A majority of voters yesterday rejected a proposal to restart construction on the mothballed Fourth Nuclear Power Plant in New Taipei City’s Gongliao District (貢寮), with 4,262,451 votes against and 3,804,755 in favor.
Initiated by nuclear power advocate Huang Shih-hsiu (黃士修), the referendum asked voters: “Do you agree that the Fourth Nuclear Power Plant should be activated for commercial operations?”
The plant was most recently mothballed in 2015 when Ma Ying-jeou (馬英九) of the Chinese Nationalist Party (KMT) was president, one year after former Democratic Progressive Party (DPP) chairman Lin I-hsiung (林義雄) staged a hunger strike against the plant’s construction.
The referendum has garnered the most “no” votes among the four referendums held yesterday, Citizen of the Earth, Taiwan deputy executive director Tsai Chung-yueh (蔡中岳) told a news conference in Taipei yesterday.
The result showed that voters are concerned about the plant’s location in an earthquake-prone area and nuclear waste disposal, he said.
While another referendum in 2018 indicated mayority support for nuclear power, yesterday’s vote showed that Taiwan would continue its efforts to become “a nuclear-free homeland,” Tsai said, thanking voters for lending support for energy transition.
“Finally, the Fourth Nuclear Power Plant [is] history,” Green Citizens’ Action Alliance secretary-general Tsuei Su-hsin (崔愫欣) said.
The plan to construct the plant goes back to the 1980s, when the nation was under martial law, she said, adding that the plant has been a symbol in the nation’s political struggles.
The government should start making plans to demolish the unfinished plant, and review its effect on the nation’s budget and how to use the site, Tsuei said.

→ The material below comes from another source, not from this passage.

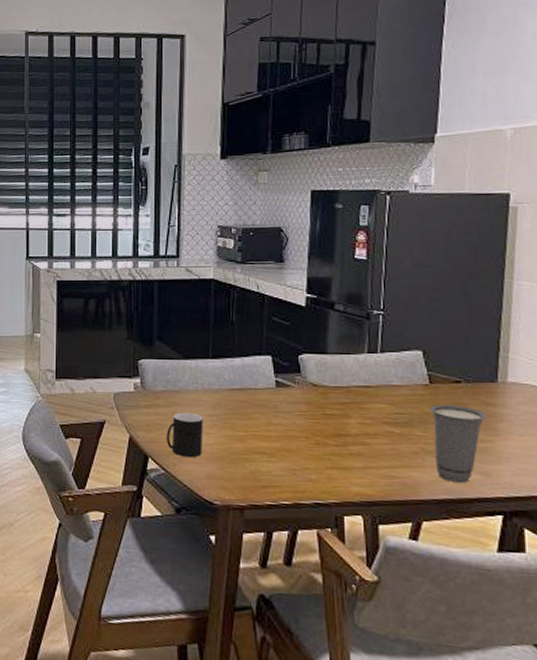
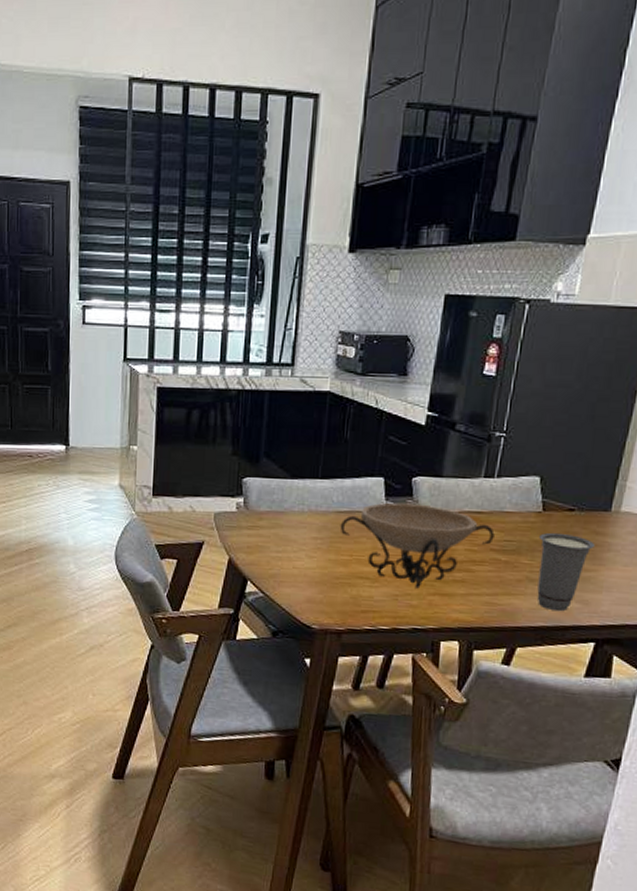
cup: present [167,412,204,458] -> none [267,535,307,582]
decorative bowl: none [233,379,385,463] -> present [340,502,495,589]

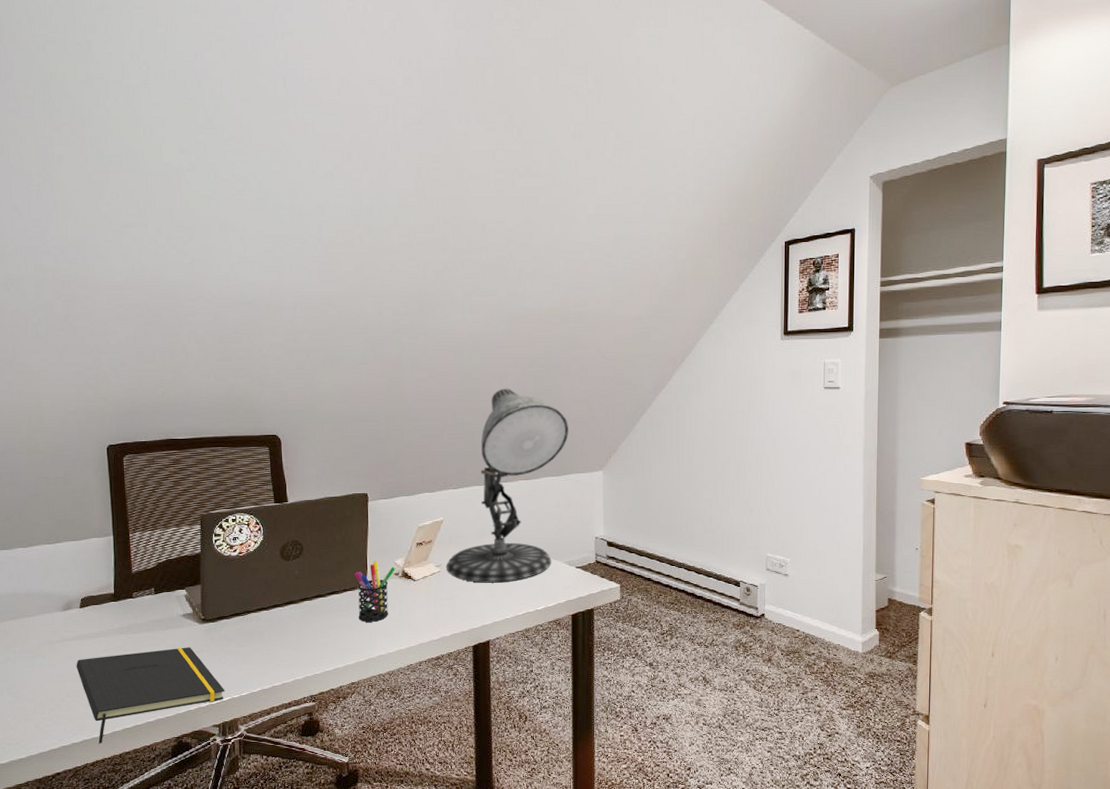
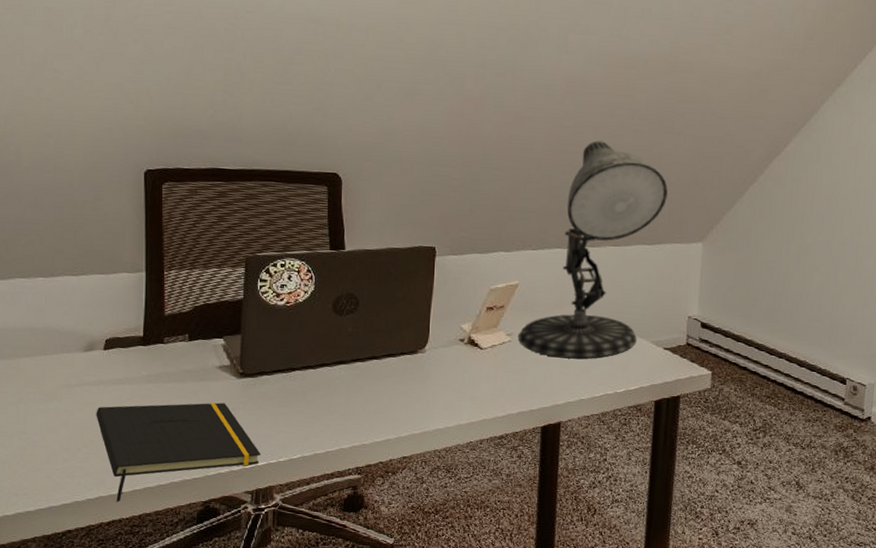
pen holder: present [355,561,396,622] -> none [415,324,461,392]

Huang wrote on Facebook that he regretted that the referendum had failed.
The government would never tackle the nuclear waste issue, and burned fuel rods would probably be permanently stored in New Taipei City, Huang said, referring to storage sites at two other plants in Shihmen (石門) and Wanli (萬里) districts.
Without the Fourth Nuclear Power Plant, the government would burn more coal, leading to more air pollution in central and southern Taiwan, as well as more deaths, Huang added.
The nation’s transition to renewable energy sources is behind schedule, and Taiwan might face serious electricity shortages, he said.
The ruling and opposition parties should jointly consider extending the licenses of Wanli’s Guosheng Nuclear Power Plant and Pingtung County’s Ma-anshan Nuclear Power Plant, he said.
Alternatively, Taiwan could follow the global trend and treat nuclear power as “green” energy, Huang said, suggesting the construction of a small modular reactor at the site of the Fourth Nuclear Power Plant.
The Atomic Energy Council in 2017 approved Taiwan Power Co’s (Taipower) plan to decommission Shihmen’s Jinshan Nuclear Power Plant within 25 years.
Decommissioning of four units at the Guosheng and Ma-anshan plants would begin before 2025, the council said.
Another referendum in 2018 prompted the government to nullify Article 95-1 of the Electricity Act (電業法), which stipulated that all nuclear power plants should go offline by 2025.
However, the government has not made any attempts to change the timetable for the decommissioning of nuclear reactors since the 2018 vote.
Last year, about 12.7 percent of the nation’s electricity was generated by nuclear plants, 40.8 percent by gas-fired units, 36.4 percent by coal-fired units, 5.8 percent by renewable sources and the rest by mixed sources, data on Taipower’s Web site shows.